[Start of Attachment]
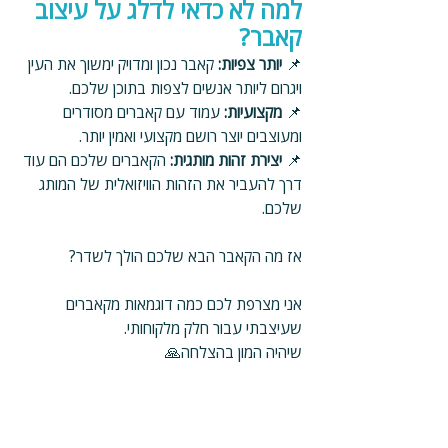
למה לא כדאי לדלג על עיצוב 
קאבר?
📌 
יותר צפיות:
 קאבר נכון ומדויק ימשוך את העין 
ויגרום ליותר אנשים לצפות בתוכן שלכם.
📌 
מקצועיות:
 עמוד עם קאברים מסודרים 
ומעוצבים יוצר רושם מקצועי ואמין יותר.
📌 
יצירת זהות מותגית:
 הקאברים שלכם הם עוד 
דרך להעביר את הזהות הוויזואלית של המותג 
שלכם.
אז מה הקאבר הבא שלכם הולך לשדר? 
אני מצרפת לכם כמה דוגמאות מקאברים 
שעיצבתי עבור חלק מלקוחותי.
שיהיה המון בהצלחה🙏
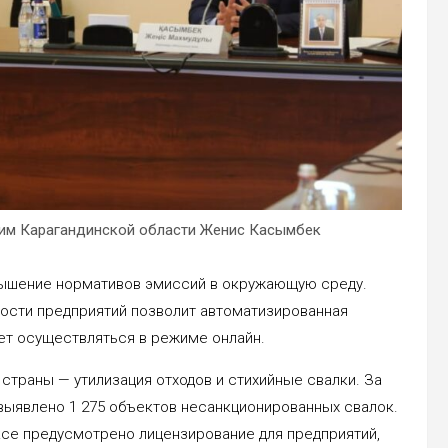
ким Карагандинской области Женис Касымбек
вышение нормативов эмиссий в окружающую среду.
ности предприятий позволит автоматизированная
ет осуществляться в режиме онлайн.
страны — утилизация отходов и стихийные свалки. За
 выявлено 1 275 объектов несанкционированных свалок.
ксе предусмотрено лицензирование для предприятий,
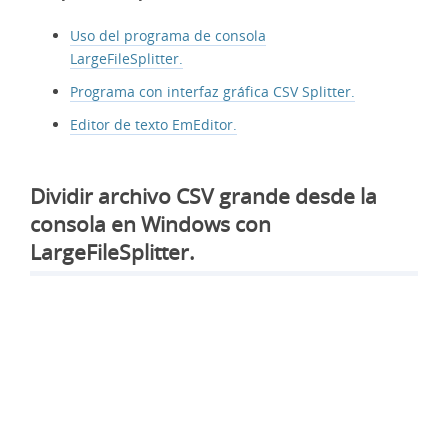
Uso del programa de consola
LargeFileSplitter.
Programa con interfaz gráfica CSV Splitter.
Editor de texto EmEditor.
Dividir archivo CSV grande desde la
consola en Windows con
LargeFileSplitter.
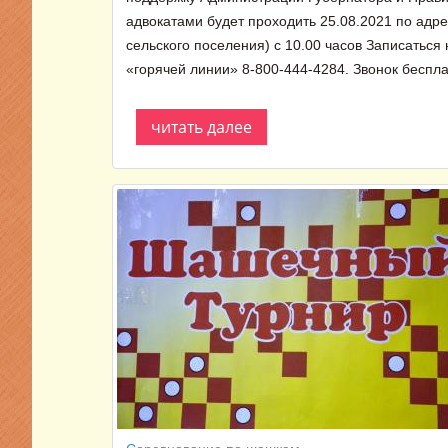
адвокатами будет проходить 25.08.2021 по адрес
сельского поселения) с 10.00 часов Записать
«горячей линии» 8-800-444-4284. Звонок беспл
читать далее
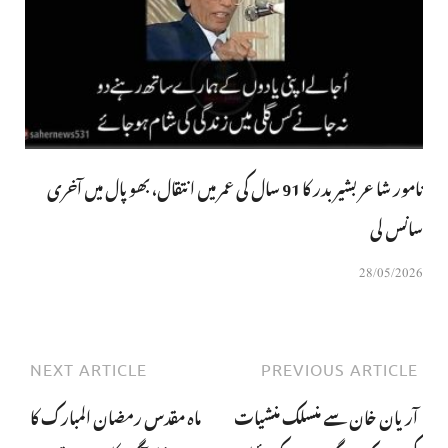
نامور شاعر بشیر بدر کا 91 سال کی عمر میں انتقال، بھوپال میں آخری
سانس لی
28/05/2026
NEXT ARTICLE
PREVIOUS ARTICLE
آریان خان سے منسلک منشیات
ماہ مقدس رمضان المبارک کا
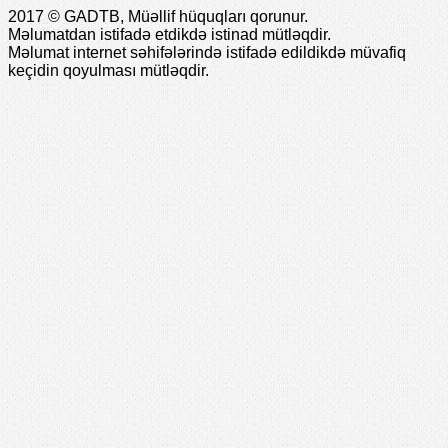
2017 © GADTB, Müəllif hüquqları qorunur.
Məlumatdan istifadə etdikdə istinad mütləqdir.
Məlumat internet səhifələrində istifadə edildikdə müvafiq
keçidin qoyulması mütləqdir.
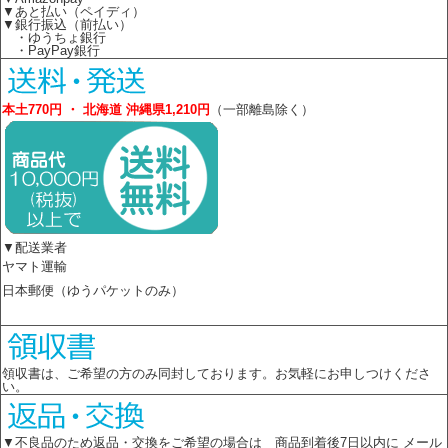
▼あと払い（ペイディ）
▼銀行振込（前払い）
・ゆうちょ銀行
・PayPay銀行
本土770円 ・ 北海道 沖縄県1,210円
（一部離島除く）
▼配送業者
ヤマト運輸
日本郵便（ゆうパケットのみ）
領収書は、ご希望の方のみ同封しております。お気軽にお申しつけくださ
い。
▼不良品のため返品・交換をご希望の場合は 商品到着後7日以内に メール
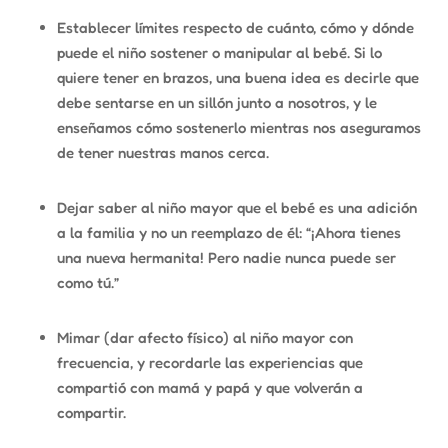
Establecer límites respecto de cuánto, cómo y dónde
puede el niño sostener o manipular al bebé. Si lo
quiere tener en brazos, una buena idea es decirle que
debe sentarse en un sillón junto a nosotros, y le
enseñamos cómo sostenerlo mientras nos aseguramos
de tener nuestras manos cerca.
Dejar saber al niño mayor que el bebé es una adición
a la familia y no un reemplazo de él: “¡Ahora tienes
una nueva hermanita! Pero nadie nunca puede ser
como tú.”
Mimar (dar afecto físico) al niño mayor con
frecuencia, y recordarle las experiencias que
compartió con mamá y papá y que volverán a
compartir.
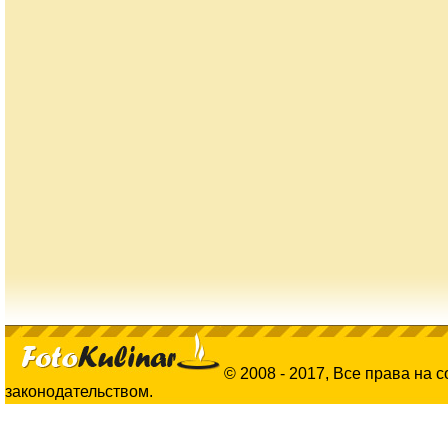
© 2008 - 2017, Все права на 
законодательством.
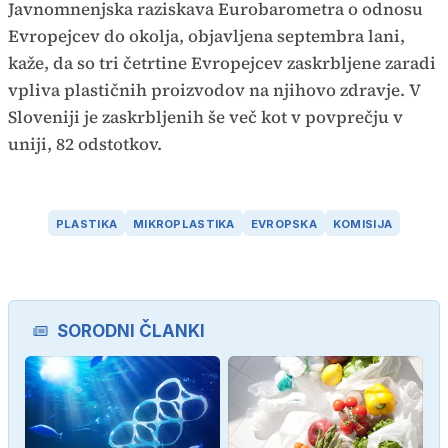
Javnomnenjska raziskava Eurobarometra o odnosu
Evropejcev do okolja, objavljena septembra lani,
kaže, da so tri četrtine Evropejcev zaskrbljene zaradi
vpliva plastičnih proizvodov na njihovo zdravje. V
Sloveniji je zaskrbljenih še več kot v povprečju v
uniji, 82 odstotkov.
PLASTIKA
MIKROPLASTIKA
EVROPSKA
KOMISIJA
SORODNI ČLANKI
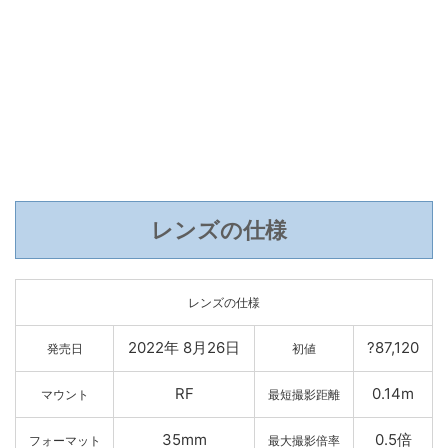
レンズの仕様
レンズの仕様
2022年 8月26日
?87,120
発売日
初値
RF
0.14m
マウント
最短撮影距離
35mm
0.5倍
フォーマット
最大撮影倍率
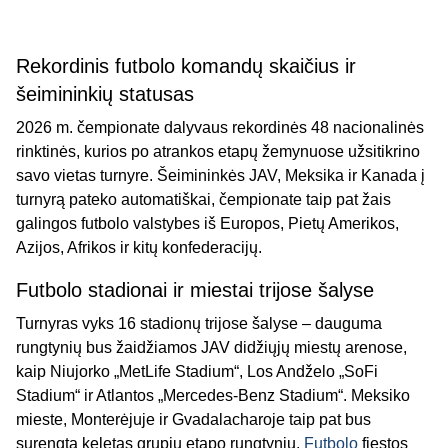
Rekordinis futbolo komandų skaičius ir
šeimininkių statusas
2026 m. čempionate dalyvaus rekordinės 48 nacionalinės
rinktinės, kurios po atrankos etapų žemynuose užsitikrino
savo vietas turnyre. Šeimininkės JAV, Meksika ir Kanada į
turnyrą pateko automatiškai, čempionate taip pat žais
galingos futbolo valstybes iš Europos, Pietų Amerikos,
Azijos, Afrikos ir kitų konfederacijų.
Futbolo stadionai ir miestai trijose šalyse
Turnyras vyks 16 stadionų trijose šalyse – dauguma
rungtynių bus žaidžiamos JAV didžiųjų miestų arenose,
kaip Niujorko „MetLife Stadium“, Los Andželo „SoFi
Stadium“ ir Atlantos „Mercedes-Benz Stadium“. Meksiko
mieste, Monterėjuje ir Gvadalacharoje taip pat bus
surengta keletas grupių etapo rungtynių.
Futbolo
fiestos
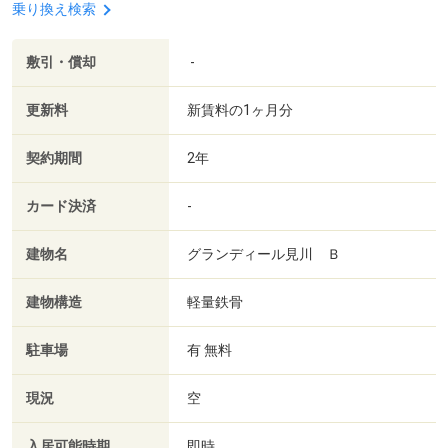
乗り換え検索
敷引・償却
-
更新料
新賃料の1ヶ月分
契約期間
2年
カード決済
-
建物名
グランディール見川 Ｂ
建物構造
軽量鉄骨
駐車場
有 無料
現況
空
入居可能時期
即時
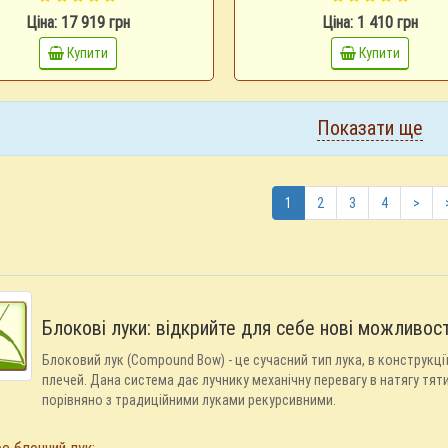
Ціна: 17 919 грн
Ціна: 1 410 грн
Купити
Купити
Показати ще
1
2
3
4
>
Блокові луки: відкрийте для себе нові можливост
Блоковий лук (Compound Bow) - це сучасний тип лука, в конструкц
плечей. Дана система дає лучнику механічну перевагу в натягу тяти
порівняно з традиційними луками рекурсивними.
є блочний лук:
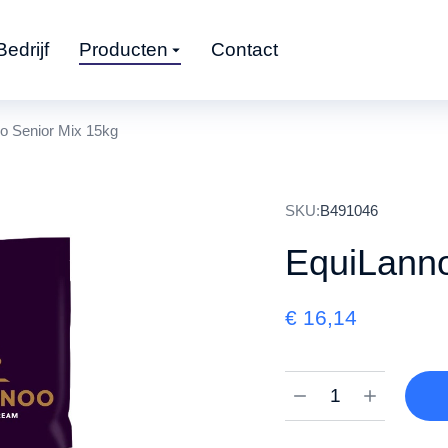
Bedrijf
Producten
Contact
o Senior Mix 15kg
SKU:
B491046
EquiLanno
€
16,14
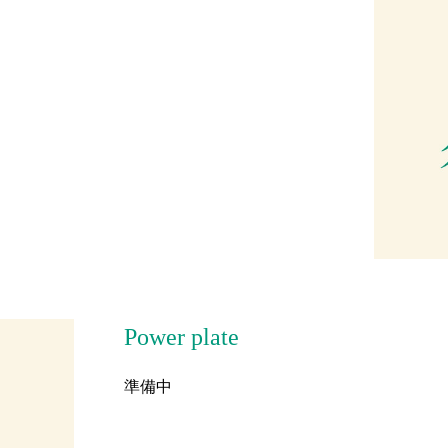
Power plate
準備中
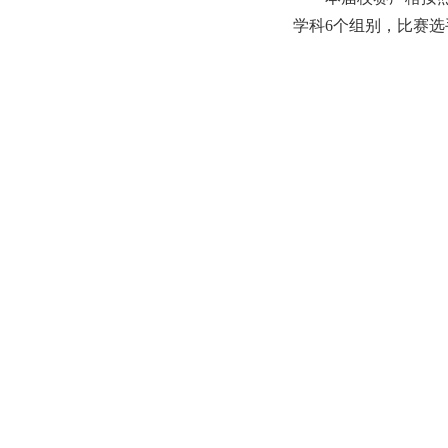
学科6个组别，比赛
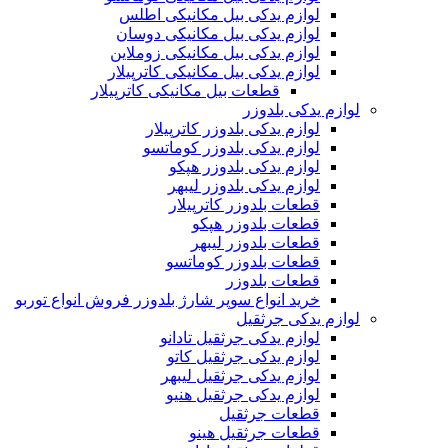
لوازم یدکی بیل مکانیکی اطلس
لوازم یدکی بیل مکانیکی دوسان
لوازم یدکی بیل مکانیکی زوملاین
لوازم یدکی بیل مکانیکی کاترپیلار
قطعات بیل مکانیکی کاترپیلار
لوازم یدکی بلدوزر
لوازم یدکی بلدوزر کاترپیلار
لوازم یدکی بلدوزر کوماتسو
لوازم یدکی بلدوزر هپکو
لوازم یدکی بلدوزر لیبهر
قطعات بلدوزر کاترپیلار
قطعات بلدوزر هپکو
قطعات بلدوزر لیبهر
قطعات بلدوزر کوماتسو
قطعات بلدوزر
خرید انواع سوپر شارژ بلدوزر فروش انواع توربو
لوازم یدکی جرثقیل
لوازم یدکی جرثقیل تادانو
لوازم یدکی جرثقیل کاتو
لوازم یدکی جرثقیل لیبهر
لوازم یدکی جرثقیل هنیو
قطعات جرثقیل
قطعات جرثقیل هینو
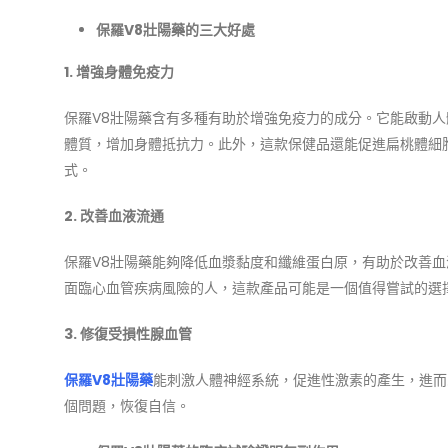
保羅V8壯陽藥的三大好處
1. 增強身體免疫力
保羅V8壯陽藥含有多種有助於增強免疫力的成分。它能啟動人
體質，增加身體抵抗力。此外，這款保健品還能促進扁桃體細
式。
2. 改善血液流通
保羅V8壯陽藥能夠降低血漿黏度和纖維蛋白原，有助於改善血
面臨心血管疾病風險的人，這款產品可能是一個值得嘗試的選
3. 修復受損性腺血管
保羅V8壯陽藥
能刺激人體神經系統，促進性激素的產生，進而
個問題，恢復自信。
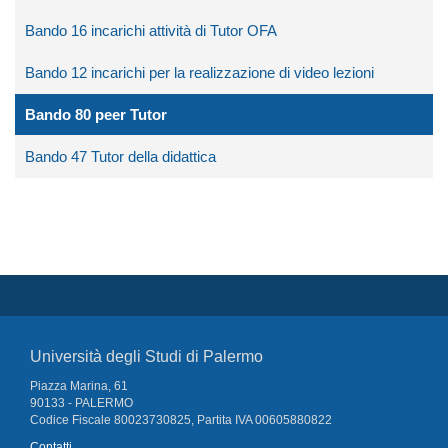
Bando 16 incarichi attività di Tutor OFA
Bando 12 incarichi per la realizzazione di video lezioni
Bando 80 peer Tutor
Bando 47 Tutor della didattica
Università degli Studi di Palermo
Piazza Marina, 61
90133 - PALERMO
Codice Fiscale 80023730825, Partita IVA 00605880822
Contatti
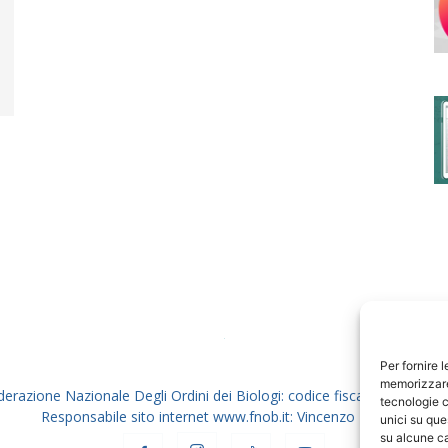
degli
Ordini
dei
Per fornire 
memorizzare 
derazione Nazionale Degli Ordini dei Biologi: codice fiscale 80069130
tecnologie c
Responsabile sito internet www.fnob.it: Vincenzo D'Anna
unici su que
su alcune ca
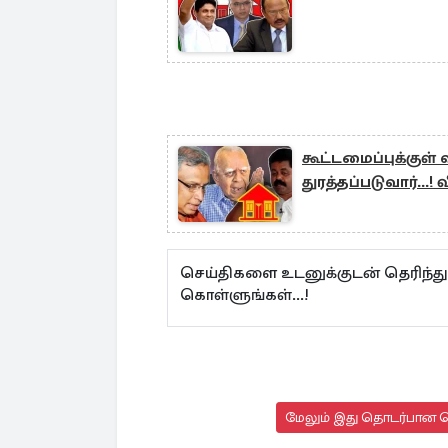
கூட்டமைப்புக்குள
துரத்தப்படுவார்...!
செய்திகளை உடனுக்குடன் தெரிந்த
கொள்ளுங்கள்...!
மேலும் இது தொடர்பான செ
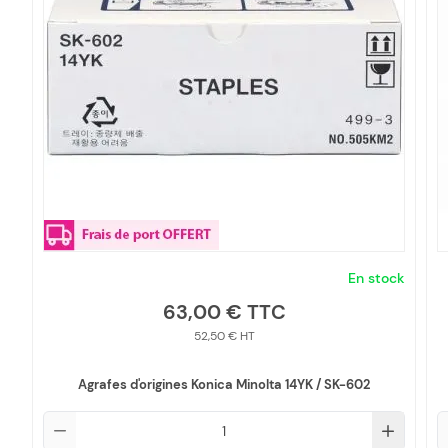
En stock
63,00 €
52,50 €
Agrafes d'origines Konica Minolta 14YK / SK-602
Qté
Q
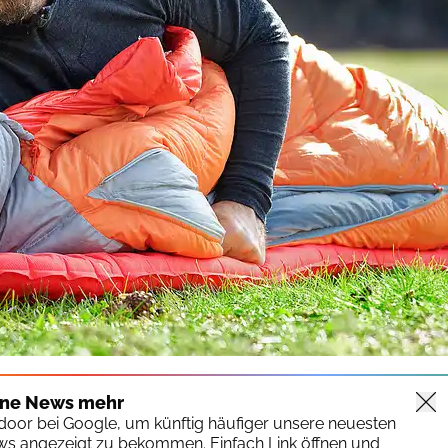
ine News mehr
tdoor bei Google, um künftig häufiger unsere neuesten
ws angezeigt zu bekommen. Einfach Link öffnen und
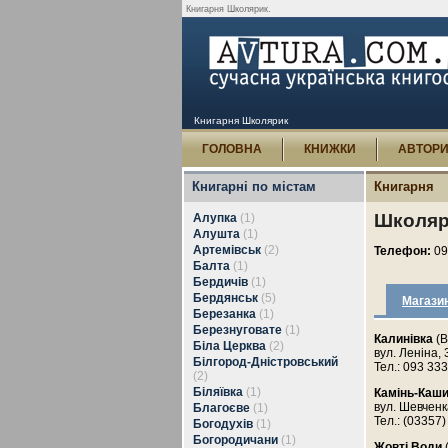
Книгарня Школярик.
Книгарня Школярик
ГОЛОВНА
КНИЖКИ
АВТОР
Книгарні по містам
Книгарня
Школяр
Алупка
(1)
Алушта
(1)
Артемівськ
(2)
Телефон:
09
Балта
(1)
Бердичів
(1)
Бердянськ
(5)
Магази
Березанка
(1)
Березнуговате
(1)
Калинівка
(В
Біла Церква
(2)
вул. Леніна, 
Білгород-Дністровський
Тел.: 093 33
(2)
Біляївка
(1)
Камінь-Каш
вул. Шевченк
Благоєве
(1)
Тел.: (03357)
Богодухів
(1)
Богородичани
(1)
Жовті Води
[End of Attachment]
→ Work instructions:
Report every line of the entries above that contains the word "istifadə", copying each line in full.

→ Your solution:
Məlumatdan istifadə etdikdə istinad mütləqdir.
Məlumat internet səhifələrində istifadə edildikdə müvafiq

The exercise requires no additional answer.